Que el tiempo nos come la vida, es una máxima que no voy a descubrir a nadie. Que no haya tenido ni un minuto para actualizar este blog desde el pasado 23 de abril, confirma las semanas de locura que llevo a mis espaldas. Parece ser que el sol despunta sobre el horizonte y pinta (eso espero), un poco más de tranquilidad.
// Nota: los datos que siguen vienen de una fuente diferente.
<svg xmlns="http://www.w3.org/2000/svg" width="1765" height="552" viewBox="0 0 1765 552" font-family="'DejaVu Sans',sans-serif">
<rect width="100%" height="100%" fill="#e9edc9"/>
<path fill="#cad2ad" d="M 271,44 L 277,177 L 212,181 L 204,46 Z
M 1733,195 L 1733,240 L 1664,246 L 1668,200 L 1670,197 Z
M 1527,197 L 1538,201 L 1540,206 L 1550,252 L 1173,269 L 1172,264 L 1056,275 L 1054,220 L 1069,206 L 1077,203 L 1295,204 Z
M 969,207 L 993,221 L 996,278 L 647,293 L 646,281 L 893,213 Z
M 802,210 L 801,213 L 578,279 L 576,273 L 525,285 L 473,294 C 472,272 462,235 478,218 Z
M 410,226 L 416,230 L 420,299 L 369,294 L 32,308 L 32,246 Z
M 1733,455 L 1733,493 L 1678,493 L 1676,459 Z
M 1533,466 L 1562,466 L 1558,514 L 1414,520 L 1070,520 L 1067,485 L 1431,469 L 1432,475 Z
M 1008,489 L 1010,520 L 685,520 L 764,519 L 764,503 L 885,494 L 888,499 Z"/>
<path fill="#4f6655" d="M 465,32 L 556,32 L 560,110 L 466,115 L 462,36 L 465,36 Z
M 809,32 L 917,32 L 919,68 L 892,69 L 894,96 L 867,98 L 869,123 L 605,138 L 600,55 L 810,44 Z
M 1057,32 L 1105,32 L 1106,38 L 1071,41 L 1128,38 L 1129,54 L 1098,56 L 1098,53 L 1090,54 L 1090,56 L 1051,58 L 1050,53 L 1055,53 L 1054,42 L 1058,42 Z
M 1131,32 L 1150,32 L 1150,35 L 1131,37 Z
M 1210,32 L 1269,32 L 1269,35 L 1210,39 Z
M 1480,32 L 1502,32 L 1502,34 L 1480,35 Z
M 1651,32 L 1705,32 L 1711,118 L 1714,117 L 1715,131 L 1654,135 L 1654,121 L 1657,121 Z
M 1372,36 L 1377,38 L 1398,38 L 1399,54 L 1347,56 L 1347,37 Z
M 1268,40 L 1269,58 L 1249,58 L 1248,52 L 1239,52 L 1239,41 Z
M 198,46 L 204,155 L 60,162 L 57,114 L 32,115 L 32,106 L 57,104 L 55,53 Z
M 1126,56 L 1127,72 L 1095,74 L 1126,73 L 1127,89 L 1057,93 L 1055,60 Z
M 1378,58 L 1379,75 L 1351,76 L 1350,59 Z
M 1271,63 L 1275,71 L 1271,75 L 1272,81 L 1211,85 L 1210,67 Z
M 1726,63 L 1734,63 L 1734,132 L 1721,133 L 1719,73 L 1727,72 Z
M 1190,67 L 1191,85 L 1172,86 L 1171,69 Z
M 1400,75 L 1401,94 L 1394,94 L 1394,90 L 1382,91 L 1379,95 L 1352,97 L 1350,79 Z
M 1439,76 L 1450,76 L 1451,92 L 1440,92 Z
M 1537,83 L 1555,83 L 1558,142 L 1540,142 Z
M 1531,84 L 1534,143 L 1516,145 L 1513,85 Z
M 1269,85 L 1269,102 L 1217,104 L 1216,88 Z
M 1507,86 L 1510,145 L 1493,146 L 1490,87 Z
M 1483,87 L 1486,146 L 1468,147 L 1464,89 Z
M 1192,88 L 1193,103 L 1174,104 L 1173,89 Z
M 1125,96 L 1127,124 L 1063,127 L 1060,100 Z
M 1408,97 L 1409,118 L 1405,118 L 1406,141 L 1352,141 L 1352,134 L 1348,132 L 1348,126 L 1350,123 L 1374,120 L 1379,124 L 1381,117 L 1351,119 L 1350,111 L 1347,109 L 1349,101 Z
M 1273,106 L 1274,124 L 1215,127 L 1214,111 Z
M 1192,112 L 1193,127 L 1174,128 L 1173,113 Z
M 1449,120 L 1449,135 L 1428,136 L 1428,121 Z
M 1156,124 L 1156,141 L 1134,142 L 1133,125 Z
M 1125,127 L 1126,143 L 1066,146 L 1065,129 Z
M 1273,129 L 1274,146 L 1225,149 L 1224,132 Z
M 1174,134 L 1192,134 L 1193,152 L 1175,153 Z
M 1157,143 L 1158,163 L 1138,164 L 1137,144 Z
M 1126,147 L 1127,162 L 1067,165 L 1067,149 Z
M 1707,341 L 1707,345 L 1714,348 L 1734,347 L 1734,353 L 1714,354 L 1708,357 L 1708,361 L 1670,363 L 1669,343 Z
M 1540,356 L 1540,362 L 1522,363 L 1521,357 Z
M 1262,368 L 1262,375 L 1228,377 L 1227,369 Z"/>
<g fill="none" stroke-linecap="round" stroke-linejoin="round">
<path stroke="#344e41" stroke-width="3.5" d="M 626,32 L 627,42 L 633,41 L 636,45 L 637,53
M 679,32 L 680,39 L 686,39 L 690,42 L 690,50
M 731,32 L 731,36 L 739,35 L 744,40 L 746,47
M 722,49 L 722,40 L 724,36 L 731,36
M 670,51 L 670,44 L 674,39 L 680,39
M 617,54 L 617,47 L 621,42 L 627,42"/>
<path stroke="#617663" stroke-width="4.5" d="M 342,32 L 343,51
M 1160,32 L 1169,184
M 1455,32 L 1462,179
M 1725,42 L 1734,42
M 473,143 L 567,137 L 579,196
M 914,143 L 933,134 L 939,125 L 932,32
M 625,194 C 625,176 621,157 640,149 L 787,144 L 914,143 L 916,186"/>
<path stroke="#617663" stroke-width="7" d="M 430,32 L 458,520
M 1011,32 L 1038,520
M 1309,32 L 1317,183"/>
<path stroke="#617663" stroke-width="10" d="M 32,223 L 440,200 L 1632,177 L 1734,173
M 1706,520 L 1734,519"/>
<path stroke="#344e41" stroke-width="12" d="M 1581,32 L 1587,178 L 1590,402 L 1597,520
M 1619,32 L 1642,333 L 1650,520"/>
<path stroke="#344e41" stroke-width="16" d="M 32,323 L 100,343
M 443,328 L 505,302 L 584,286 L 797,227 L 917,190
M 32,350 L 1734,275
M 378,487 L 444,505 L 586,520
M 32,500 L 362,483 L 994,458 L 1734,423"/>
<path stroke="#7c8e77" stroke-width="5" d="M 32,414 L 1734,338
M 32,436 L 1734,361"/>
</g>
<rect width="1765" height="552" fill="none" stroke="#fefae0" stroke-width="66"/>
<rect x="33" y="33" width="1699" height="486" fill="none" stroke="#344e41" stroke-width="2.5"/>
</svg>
Y entre líos y más líos este año he pasado «de puntillas» por Eurovisión (no pude ver/celebrar la Gran Final en directo por motivos de trabajo). Eso no quita para estar a la última de las canciones, los rankings, apuestas, favoritos, menos favoritos y sus cuitas. ¿El resultado? Merecido -aunque no perdonaré a los eurofans que se cargaran en la primera semifinal a Bélgica-, y el previsto. Una vez más existe esa diferencia entre la ley de los elegidos y el deseo del pueblo (en este caso el público que votaba). ¿Qué punto de conexión tiene el jurado con el pueblo? ¿Son los jueces árbitros imparciales de la realidad? ¿Es el pueblo/público capaz de dejarse llevar por sus emociones y ser objetivo con sus decisiones? La realidad política está en la calle. Las decisiones de los poderosos colisionan con las necesidades del pueblo. El votante habla. El político grita. Al final hay un entente cordiale, pero mientras que ambos no simbioticen en un match casi perfecto, la realidad de la calle crujirá en los techos de las instituciones públicas como los forjados de madera de un caserón abandonado.
El show debe continuar. Israel se prepara. El resto tirita. Europa ya no es Europa. El mundo pide a gritos una realidad tan global, tan integradora, tan potente como Eurovision. ¡Larga vida!